Я повернула голову, упираясь лбом в мужской подбородок. А сама уже вся утонула в его родном запахе, в его знакомом тепле. Гад. Я ненавидела его за все то, что он со мной делал, до сих пор. А он поднял руку, чтобы поправить мои волосы, и я увидела на его запястье серебряную цепочку… ту самую, которую когда-то ему подарила, и которую отверг. Да он издевается!
– Уходи, – попросила резко, отталкивая его назад.
Я растерялась и совершенно не понимала, как мне на это все реагировать. И ведь ни слова о том, что хочет отобрать у меня сына. Ни слова о браке и муже, ни нотки гнева о том, что сбежала, украла, бросила. Я изо всех сил постаралась оказаться от него подальше, оградиться, спрятаться. Но вот Рафаил снова возле меня, воплоти, и я будто голая.
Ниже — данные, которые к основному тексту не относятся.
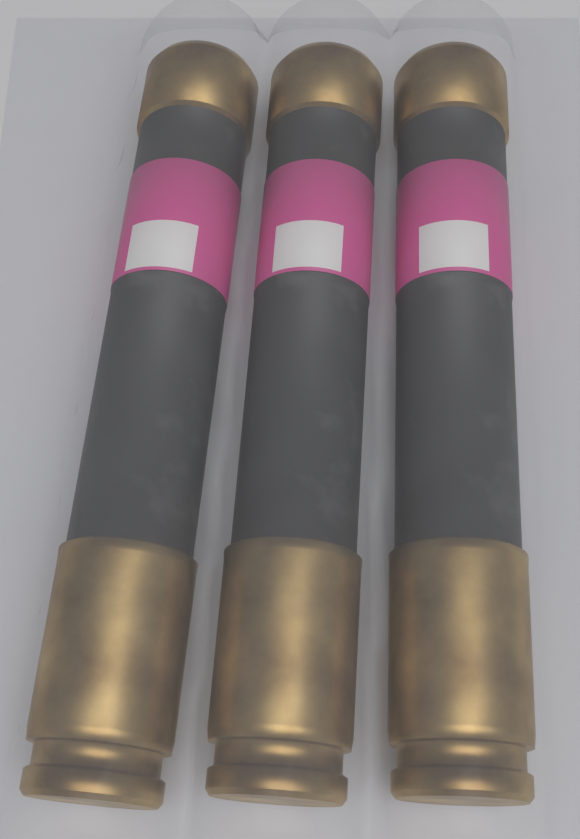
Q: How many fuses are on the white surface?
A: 3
А он – стоит рядом после своего откровенного признания, с моим подарком на запястье, со своим ребенком внутри моего живота, и сдирает с меня кожу.
– Я зайду завтра, хорошо? – спрашивает, сжимая мои пальцы.
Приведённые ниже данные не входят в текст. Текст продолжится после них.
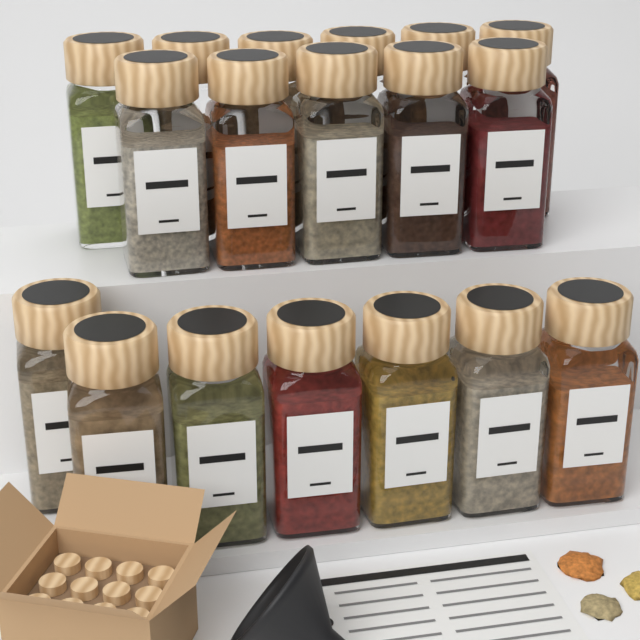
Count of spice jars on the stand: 18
А я не могу ни кивнуть, ни мотнуть головой, просто молчу и жду, когда останусь одна.
– Не слышу, – все-таки настаивает он.
– Мне все равно.
– Значит – жди, – ответил мне.
Он последний раз сжал мои пальцы, отпустил и направился к двери. А я смотрела ему вслед с полным пониманием, что ждать буду. А у самой на губах расцветала довольная улыбка – нашел, приехал, слушается, сдерживается, даже проявляет какую-то заботу, пусть и в своем стиле, а еще в любви признается, целует, носит мой подарок. Неужели сказал правду? Неужели действительно любит? Это было чем-то немыслимым, все в нем сейчас. Будто Раф и в то же время не Раф вовсе. А еще внутри возникло странное ощущение, словно... словно я в безопасности.
***
Встреча с Марией – как наждачной бумагой по нервам. Настоящее испытание для его сдержанности. Когда хотелось орать вместо молчания. Когда приходилось терпеть то, что не считал должным. А Маша все такая же – упрямая, непослушная… притягательная, потому что уже слишком родная. И ведь с ней всегда так, как на минном поле. Теперь состояние, словно оглушен, дезориентирован. Ему бы действовать, а он никак не может прийти в себя. Брату бы позвонить, с Витой разобраться. Вместо этого ходил по коридору, пытаясь собраться с мыслями.